Aconselhou o namorado da filha a desligar o telefone para poupar a bateria, iam necessitar do GPS para achar a trilha no escuro. Instintivamente, consultou o velocímetro: faltavam os derradeiros quilômetros que os separavam da chácara, a maioria deles numa estrada de terra que subia acentuadamente na parte final.
“Quanto ainda falta?”
“Treze. Dá uma boa golada no seu squeeze, você tá bem cansado... mas não podemos parar agora, no nosso sítio estaremos em segurança.”
“Pai...”
“Que foi?”
“As pessoas são... assim?!”
“Bom, elas ficam assim nas grandes calamidades...”
“Mas é que, não entendo...”
“Você sempre me ouviu dizer que existem apenas duas categorias de indivíduos, os que são maus e os que são muito maus...”
“... mas nós chegamos a um acordo e chamamos os maus de bons, e os muito maus de maus. Eu sei.”
“Me desculpe.”
“Pelo quê?”
“Por ter trazido você pra este mundo. Você merecia outra coisa.”

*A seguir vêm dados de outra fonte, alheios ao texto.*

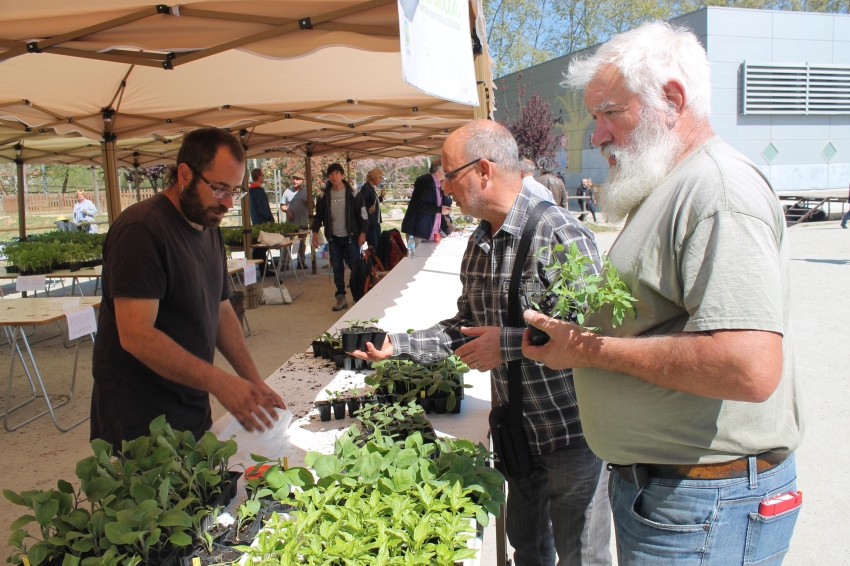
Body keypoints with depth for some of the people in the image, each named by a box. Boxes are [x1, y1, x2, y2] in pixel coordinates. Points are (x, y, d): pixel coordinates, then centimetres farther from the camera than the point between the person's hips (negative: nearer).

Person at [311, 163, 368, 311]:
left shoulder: (352, 194, -5)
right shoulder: (324, 196, 4)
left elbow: (363, 214, -3)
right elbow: (319, 215, 11)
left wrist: (362, 232, -10)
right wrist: (315, 232, 1)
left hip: (350, 237, -3)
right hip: (334, 238, 3)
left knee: (355, 267, -1)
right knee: (337, 268, 6)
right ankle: (341, 298, 13)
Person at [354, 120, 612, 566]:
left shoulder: (559, 235, -22)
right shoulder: (477, 244, 5)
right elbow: (466, 327, 12)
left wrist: (506, 343, -26)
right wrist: (399, 345, 3)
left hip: (570, 431, -7)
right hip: (518, 429, 8)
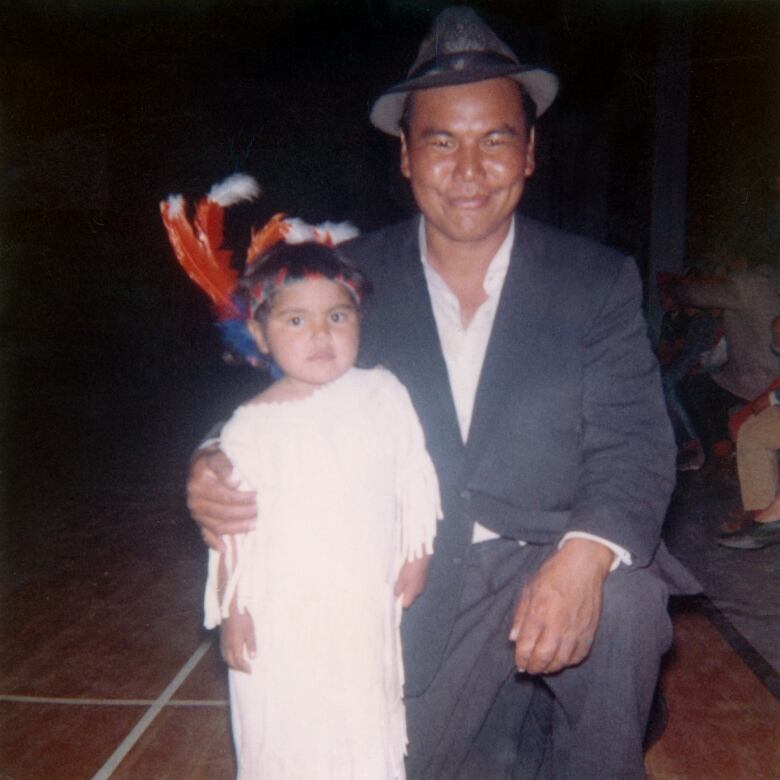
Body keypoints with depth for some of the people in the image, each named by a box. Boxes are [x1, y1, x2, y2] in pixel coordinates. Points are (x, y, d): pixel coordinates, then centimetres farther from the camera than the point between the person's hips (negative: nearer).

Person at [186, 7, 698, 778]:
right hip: (405, 579, 1)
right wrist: (215, 470, -20)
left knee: (623, 603, -29)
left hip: (543, 563, 0)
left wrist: (584, 555, -29)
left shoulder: (598, 282, -2)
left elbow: (634, 445, -8)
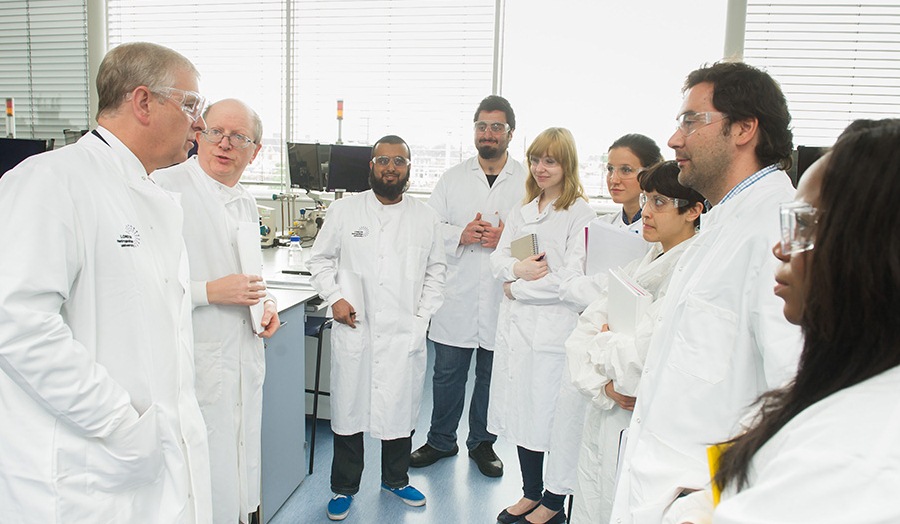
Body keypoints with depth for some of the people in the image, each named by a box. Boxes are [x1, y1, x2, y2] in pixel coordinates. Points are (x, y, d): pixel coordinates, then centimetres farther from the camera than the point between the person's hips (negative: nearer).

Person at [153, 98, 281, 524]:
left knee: (241, 466, 18)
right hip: (195, 364, -7)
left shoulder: (247, 203, 14)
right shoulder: (164, 188, -12)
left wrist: (265, 303, 7)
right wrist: (209, 292, -21)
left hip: (244, 360, 8)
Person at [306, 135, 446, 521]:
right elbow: (320, 259, 9)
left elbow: (436, 269, 14)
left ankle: (395, 480, 33)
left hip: (405, 332, 2)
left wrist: (424, 314, 4)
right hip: (353, 329, -1)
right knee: (348, 407, 7)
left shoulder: (425, 217, 7)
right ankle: (344, 488, 26)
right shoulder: (345, 210, 3)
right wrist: (335, 298, -5)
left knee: (401, 408, 10)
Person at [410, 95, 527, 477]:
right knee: (447, 373, 11)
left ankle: (482, 442, 32)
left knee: (492, 375, 13)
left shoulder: (528, 181, 1)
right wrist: (460, 235, -13)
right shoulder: (453, 179, 8)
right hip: (457, 296, 1)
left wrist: (506, 238, -19)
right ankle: (441, 440, 30)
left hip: (503, 297, -1)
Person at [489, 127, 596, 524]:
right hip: (516, 323, 7)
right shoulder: (523, 212, 16)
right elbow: (498, 258, 12)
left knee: (553, 414, 3)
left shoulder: (579, 212, -7)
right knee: (522, 411, 14)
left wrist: (517, 288, -9)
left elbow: (572, 276, -16)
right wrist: (518, 269, -11)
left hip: (555, 324, -6)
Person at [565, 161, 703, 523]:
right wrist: (603, 386, -12)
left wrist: (599, 343, -4)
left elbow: (637, 354, -24)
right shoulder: (641, 262, 8)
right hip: (602, 419, 7)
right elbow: (580, 337, 4)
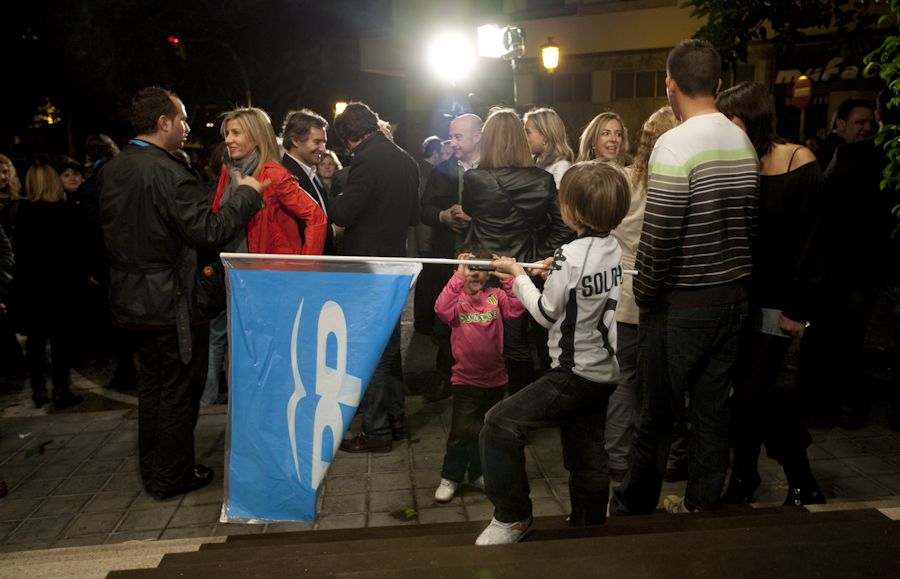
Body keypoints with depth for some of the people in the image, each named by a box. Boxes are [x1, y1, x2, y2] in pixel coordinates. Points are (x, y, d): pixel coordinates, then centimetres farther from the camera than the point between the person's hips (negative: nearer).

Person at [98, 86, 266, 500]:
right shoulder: (168, 172, -21)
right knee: (179, 391, 7)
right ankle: (172, 477, 19)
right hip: (170, 304, -8)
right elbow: (209, 232, -23)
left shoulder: (110, 171, 6)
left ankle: (152, 471, 33)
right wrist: (246, 194, -12)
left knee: (152, 384, 21)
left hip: (129, 300, 9)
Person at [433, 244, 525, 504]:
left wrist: (507, 278, -23)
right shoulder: (457, 297, -8)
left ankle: (478, 473, 33)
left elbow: (516, 308, -15)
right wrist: (459, 276, -34)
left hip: (495, 378, 3)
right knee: (462, 431, 0)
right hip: (466, 378, -3)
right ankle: (450, 477, 17)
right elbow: (441, 309, -28)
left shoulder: (496, 296, 0)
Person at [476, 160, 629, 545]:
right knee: (586, 456, 18)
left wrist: (518, 274, 0)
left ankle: (512, 517, 1)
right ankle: (589, 526, 30)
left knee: (500, 424, -8)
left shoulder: (570, 255, -18)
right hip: (604, 371, 9)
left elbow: (546, 313, -11)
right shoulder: (615, 249, 5)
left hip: (575, 373, -9)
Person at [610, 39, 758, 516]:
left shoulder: (675, 145, -17)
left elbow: (659, 235, -20)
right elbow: (748, 221, 11)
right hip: (733, 297, 7)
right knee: (713, 406, 15)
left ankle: (633, 507, 22)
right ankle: (702, 504, 28)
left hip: (681, 304, -7)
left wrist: (643, 293, -8)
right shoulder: (744, 143, 6)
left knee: (656, 413, 6)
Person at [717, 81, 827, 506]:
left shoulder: (800, 165, -9)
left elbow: (811, 240, -10)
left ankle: (802, 483, 15)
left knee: (755, 390, -5)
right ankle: (744, 472, 25)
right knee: (745, 389, 8)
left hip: (777, 299, -4)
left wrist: (798, 306, -12)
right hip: (740, 295, 4)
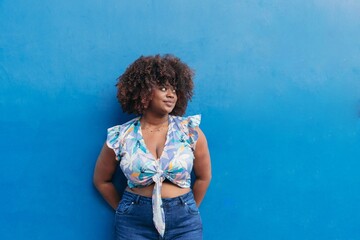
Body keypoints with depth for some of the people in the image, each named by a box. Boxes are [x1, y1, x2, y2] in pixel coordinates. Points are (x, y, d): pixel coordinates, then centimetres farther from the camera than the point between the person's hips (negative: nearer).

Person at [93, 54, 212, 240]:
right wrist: (124, 210, 9)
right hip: (134, 223, 0)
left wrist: (187, 211, 9)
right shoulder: (120, 137, -3)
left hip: (183, 220, 1)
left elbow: (203, 177, 7)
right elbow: (101, 180, 9)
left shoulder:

O menino não compreendia. Onze anos só. Não era uma boa idade pra rasgar os véus da ilusão e ser apresentado de forma tão crua à crueldade, ao medo e à estupidez que emergem no ser humano quando as instituições portadoras do sentido derretem.
Não compreendia, sobretudo, a gratuidade.
Aconteceu quando saíam de casa. Ele escutou um assobio, parou de pedalar pra ver quem chamava. Olhou pra trás e viu um rapaz magro, de cabeça baixa, usando uma camiseta surrada e um boné que lhe cobria os olhos.
Quando viu a faca na mão, o desconhecido já estava a um metro. O garoto tentou sair com a bicicleta, virou-se de lado rapidamente, e sentiu uma ardência terrível na barriga. Como uma ferida mergulhada na salmoura.
Viu a faca cair no chão: era de cozinha, daquelas pequenas, serrilhadas. O estranho não tentou roubar nada, nem mesmo a bicicleta. Só queria machucá-lo.
Olhou nos olhos do agressor, não havia dor, não havia raiva.